English    Türkçe    فارسی   

4
1879-1903

  • Ateş de cismanidir ama ne ruhtandır, ne de ruhani âlemden!
  • Cisme, o yücelikten bir nasip yoktur... Cisim, can denizinin önünde bir katra gibidir! 1880
  • Cisim, canla artar, gün günden fazlalaşır... Fakat can gitti mi cisme bak, ne hale gelir?
  • Cisminin haddi, bir iki arşından fazla değildir... Fakat canın, ta göklere kadar çıkar, dolaşır!
  • En iyi kişi, ruha ta Bağdat’a Semerkand’a kadar olan mesafe tasavvurda yarım adımdır ancak!
  • Gözünüz iki dirhemlik taş ağırlığında bir yağ parçasıdır ama ruhunun nuru göklere dek her tarafı kaplar.
  • Nursa, bu göz olmadan da uykuda her şeyi görür... Fakat göz, bu nur olmayınca ancak harap olur gider! 1885
  • Canın, tenin sakalıyla, bıyığıyla alış verişi yoktur... Fakat ten, can olmayınca murdardır, aşağıdır!
  • Bu cisim, hayvani ruhun debdebesine sebeptir... Sen daha önceden git de insani ruhu gör!
  • İnsandan da dedikodudan da geç de Cebrail’in ruhunun dayanıp kaldığı deniz kıyısına var!
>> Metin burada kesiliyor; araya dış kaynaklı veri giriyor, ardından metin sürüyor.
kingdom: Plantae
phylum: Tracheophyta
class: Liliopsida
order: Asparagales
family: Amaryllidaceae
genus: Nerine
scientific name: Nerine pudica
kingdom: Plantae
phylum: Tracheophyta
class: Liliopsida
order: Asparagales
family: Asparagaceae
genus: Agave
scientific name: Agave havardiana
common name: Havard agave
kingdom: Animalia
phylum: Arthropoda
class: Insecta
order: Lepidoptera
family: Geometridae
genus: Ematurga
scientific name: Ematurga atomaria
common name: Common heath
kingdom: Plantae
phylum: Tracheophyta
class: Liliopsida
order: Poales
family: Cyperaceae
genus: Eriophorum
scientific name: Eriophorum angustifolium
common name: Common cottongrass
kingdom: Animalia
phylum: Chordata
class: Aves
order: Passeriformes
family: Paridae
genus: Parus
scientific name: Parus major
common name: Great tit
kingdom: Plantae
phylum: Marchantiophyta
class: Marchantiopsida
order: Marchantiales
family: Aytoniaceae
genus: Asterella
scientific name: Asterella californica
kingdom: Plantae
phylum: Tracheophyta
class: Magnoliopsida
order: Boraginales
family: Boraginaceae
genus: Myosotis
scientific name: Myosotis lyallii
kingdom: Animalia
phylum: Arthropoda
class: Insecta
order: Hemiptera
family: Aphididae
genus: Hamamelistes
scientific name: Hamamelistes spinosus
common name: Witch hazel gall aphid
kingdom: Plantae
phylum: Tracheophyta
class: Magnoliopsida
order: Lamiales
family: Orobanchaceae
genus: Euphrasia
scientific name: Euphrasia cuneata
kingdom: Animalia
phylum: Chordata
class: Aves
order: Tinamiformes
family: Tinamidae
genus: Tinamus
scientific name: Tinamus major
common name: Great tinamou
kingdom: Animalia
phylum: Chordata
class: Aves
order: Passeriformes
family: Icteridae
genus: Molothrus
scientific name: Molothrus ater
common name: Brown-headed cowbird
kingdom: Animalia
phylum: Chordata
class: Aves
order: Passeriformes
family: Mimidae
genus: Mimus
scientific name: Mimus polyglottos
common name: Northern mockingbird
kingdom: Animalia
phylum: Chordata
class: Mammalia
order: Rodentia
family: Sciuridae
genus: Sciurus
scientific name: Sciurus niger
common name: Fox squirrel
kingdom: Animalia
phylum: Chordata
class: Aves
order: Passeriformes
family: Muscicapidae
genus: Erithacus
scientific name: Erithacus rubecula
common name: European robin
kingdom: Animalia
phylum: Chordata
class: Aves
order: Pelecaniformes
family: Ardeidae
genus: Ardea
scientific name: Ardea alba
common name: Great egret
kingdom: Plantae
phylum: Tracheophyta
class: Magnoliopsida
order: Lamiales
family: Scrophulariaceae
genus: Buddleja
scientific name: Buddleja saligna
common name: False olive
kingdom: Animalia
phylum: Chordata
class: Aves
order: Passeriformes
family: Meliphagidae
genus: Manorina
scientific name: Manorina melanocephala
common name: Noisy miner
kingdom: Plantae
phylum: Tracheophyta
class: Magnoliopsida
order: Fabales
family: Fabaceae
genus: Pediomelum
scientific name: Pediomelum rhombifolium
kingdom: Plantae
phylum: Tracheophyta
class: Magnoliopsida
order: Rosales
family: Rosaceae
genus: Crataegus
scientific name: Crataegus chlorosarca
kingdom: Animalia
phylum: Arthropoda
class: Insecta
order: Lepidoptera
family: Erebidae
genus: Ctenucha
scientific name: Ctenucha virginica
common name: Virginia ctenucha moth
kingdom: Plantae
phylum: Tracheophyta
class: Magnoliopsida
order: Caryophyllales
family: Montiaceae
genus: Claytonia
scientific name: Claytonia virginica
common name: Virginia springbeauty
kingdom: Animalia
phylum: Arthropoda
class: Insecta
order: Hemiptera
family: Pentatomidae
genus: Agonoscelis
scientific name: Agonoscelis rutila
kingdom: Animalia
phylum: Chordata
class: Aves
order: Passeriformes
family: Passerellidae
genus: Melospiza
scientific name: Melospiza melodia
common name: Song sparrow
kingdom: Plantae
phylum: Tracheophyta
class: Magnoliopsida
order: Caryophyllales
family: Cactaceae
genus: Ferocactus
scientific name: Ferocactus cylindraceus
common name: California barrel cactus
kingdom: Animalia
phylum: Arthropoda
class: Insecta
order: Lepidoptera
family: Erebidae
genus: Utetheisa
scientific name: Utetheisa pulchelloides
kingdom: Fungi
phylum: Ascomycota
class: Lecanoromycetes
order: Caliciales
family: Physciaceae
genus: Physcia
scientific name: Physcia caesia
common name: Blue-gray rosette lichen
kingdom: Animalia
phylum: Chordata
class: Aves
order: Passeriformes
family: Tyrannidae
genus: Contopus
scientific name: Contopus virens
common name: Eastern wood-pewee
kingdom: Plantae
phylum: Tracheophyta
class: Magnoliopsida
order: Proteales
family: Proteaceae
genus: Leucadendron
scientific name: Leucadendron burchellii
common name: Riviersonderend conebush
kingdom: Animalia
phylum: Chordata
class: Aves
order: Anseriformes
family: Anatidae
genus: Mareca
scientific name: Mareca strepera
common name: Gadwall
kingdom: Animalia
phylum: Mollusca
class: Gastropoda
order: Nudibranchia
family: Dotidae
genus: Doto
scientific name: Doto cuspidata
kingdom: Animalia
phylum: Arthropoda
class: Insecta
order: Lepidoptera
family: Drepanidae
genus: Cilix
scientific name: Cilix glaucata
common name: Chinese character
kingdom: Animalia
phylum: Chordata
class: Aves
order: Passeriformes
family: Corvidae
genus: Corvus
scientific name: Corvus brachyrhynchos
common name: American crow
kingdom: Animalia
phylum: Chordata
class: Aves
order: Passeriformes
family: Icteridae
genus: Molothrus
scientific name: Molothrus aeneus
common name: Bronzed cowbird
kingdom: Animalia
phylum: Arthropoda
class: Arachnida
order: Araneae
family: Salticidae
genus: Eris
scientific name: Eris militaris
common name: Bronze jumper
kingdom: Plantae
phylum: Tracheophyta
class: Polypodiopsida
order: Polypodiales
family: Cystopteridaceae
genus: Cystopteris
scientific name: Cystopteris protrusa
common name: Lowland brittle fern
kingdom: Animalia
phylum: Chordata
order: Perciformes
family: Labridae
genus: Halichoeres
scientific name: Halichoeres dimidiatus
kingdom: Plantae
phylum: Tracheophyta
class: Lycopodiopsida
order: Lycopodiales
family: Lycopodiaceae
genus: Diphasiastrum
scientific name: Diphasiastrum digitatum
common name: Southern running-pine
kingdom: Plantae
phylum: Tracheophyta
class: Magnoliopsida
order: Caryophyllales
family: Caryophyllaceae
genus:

  • Ondan sonra Ahmed’in canı (esrarı faş etme sakın diye) sana karşı dudağını ısırsın... Cebrail, senden korksun, geride kalsın!
  • Bir yay kadar ileri varır, sana doğru gelirsem derhal yanarım desin! 1890
  • Kölenin, mektuba padişahtan cevap gelmeyişinden kızıp perişan olması
  • Bu ovanın ne başı var zaten, ne sonu... o köle de mektubuna cevap gelmediğinden sıkılıp duruyor! Dostları, ayrılığını sordular;
  • Ne şaşılacak şey, padişah neden bana cevap yazmadı... Yoksa kızgınlığından mektubu götüren bir hıyanetlikte mi bulundu?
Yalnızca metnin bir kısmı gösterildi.